I am miles and years away from that place and that sunny room, still, this feeling is so familiar.

I sit at my desk and wonder.  When my daughter is older, will she remember this room?Will she remember the way the late afternoon sun moves through the hanging crystal on the window overlooking the back yard?   Will she remember the way the light forms rainbows dancing on the walls and ceiling?  Will she tell her daughter about the writer, singer, healer, visionary who is her Mom?

Now I am the Mama with loving, tired eyes using a Mac instead of a stack of yellow note pads and old typewriter.  And like my mother before me and her mother before, I stop working to tell my daughter about the wonderful women in our family.  I tell her how important it is to have her own space so she can create, dream, write, draw, think, read . . . be.

It can be a small desk in the corner of your bedroom, kitchen, living room or a vast office.  It can be your grandmothers rocking chair next to a reading table or a cushion on the floor near an altar.  Wherever it is and however it is constructed, I hope one day she values herself enough to create her own sacred space and maybe in the corner somewhere, she will have a little plastic frame with one of my poems in it.

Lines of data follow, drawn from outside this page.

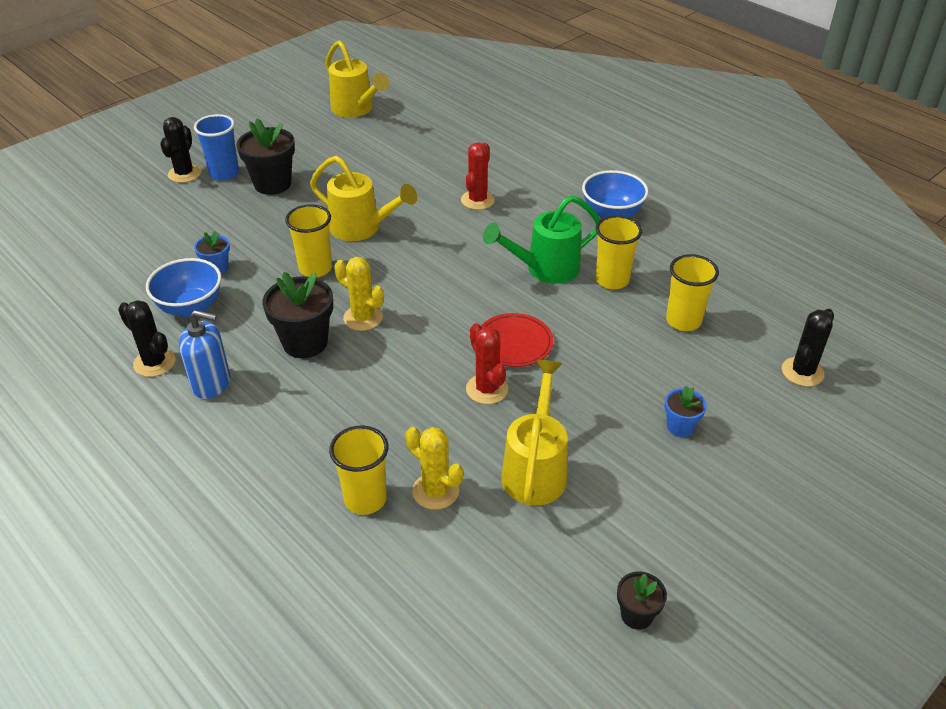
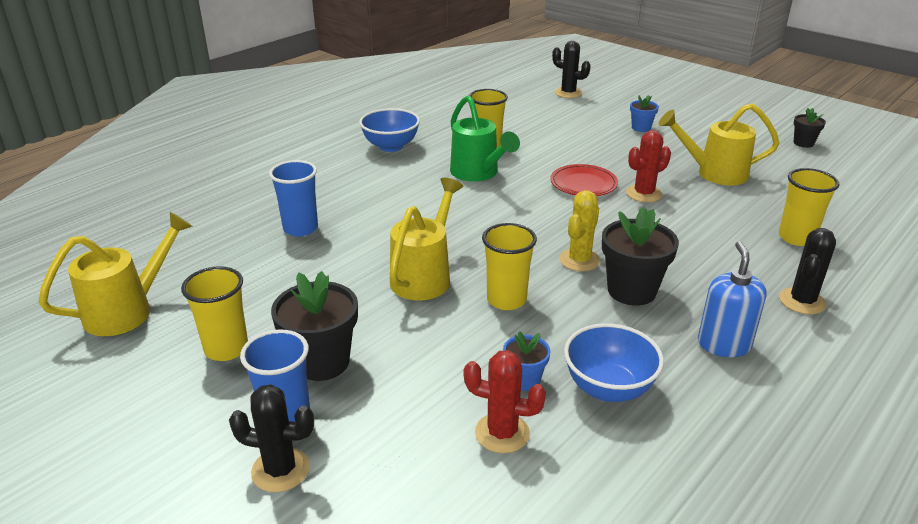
camera: 95 degrees left, 10 degrees down
black cactus [118,300,175,377] -> black cactus moved to [779,228,836,315]
yellow cactus [406,427,463,510] -> none
red cactus [461,143,495,210] -> red cactus moved to [464,350,546,453]
yellow cup [666,254,719,331] -> yellow cup moved to [181,266,248,361]
none -> blue cup [269,160,318,237]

11 Responses to Sacred Space
  1. Jan
    February 21, 2011 | 8:40 pm

    Lovely piece…definitely continue this mother/daughter blog. Does your girl look like you?

    • Diva-Mama
      February 23, 2011 | 6:09 am

      Thank you! I will and yes, I like to think so. She tells me she does, “just not with the hair” (hers is lighter).

  2. Cathy
    February 22, 2011 | 1:19 pm

    I guess some tears in the afternoon is not a bad thing. This piece was so poignant for me and so beautiful. Your daughter is a lucky girl to have such an awesome Mom. With you as her guide how could she not know to have a space for herself to create.
    This post was so lovely, just like you.
    xoxo

    • Diva-Mama
      February 23, 2011 | 6:12 am

      Tears at any time to release our joy and sadness are part of what make us women such dynamic beings. I appreciate your heartfelt comment.

  3. Eddy Robey
    February 23, 2011 | 10:52 am

    Through centuries of wandering and exile, our foremothers are remembred. The lesson of our history is that sacred space is in our hearts. Your daughter will carry that with her, wherever she roams.

    • Diva-Mama
      March 1, 2011 | 6:09 pm

      I couldn’t agree more Eddy. Thank you for your thoughts and always, for your own wonderful writing.

  4. Anne Martel
    February 24, 2011 | 5:48 am

    Shira,
    Thank you for bringing me into the sacred space of your heart with your love for your mother, your daughter and yourself. What a sweet experience to feel all three generations of warmth and beauty.

  5. Stacey Battat
    February 24, 2011 | 8:11 pm

    Such beautiful writing and certainly the core of a wonderful Thin Thread story for our moms & grandmas edition!

    • Diva-Mama
      March 1, 2011 | 6:08 pm

      Thank you, Stacey. I look forward to being included in the wonderful Thin Threads series. We NEED these kinds of stories!

  6. Jenn Deutsch
    February 25, 2011 | 7:27 pm

    Cantor Shira,

    Just know you are correct that sacred space is sooooo important. Trust me your daughter will remember! I am remembering my Gram and the pink chairs. I know where those pink chairs are now and trust me they are still sacred space. I am thankful for a special person that shares her sacred space. The awards, books and novels and stories are amazing. When she takes me the behind the books, pictures and diplomas and awards and shares the stories behind them it makes me understand life. As I have learned today, sometimes you provide sacred space when you don’t even know it. I know how vital sacred space is and know it’s true meaning and value.

    Jenn

    • Diva-Mama
      March 1, 2011 | 6:08 pm

      Thank God for grandmas and pink chairs! I still have my late Grandmother’s rocking chair. I am sure my daughter will treasure it as much as I do.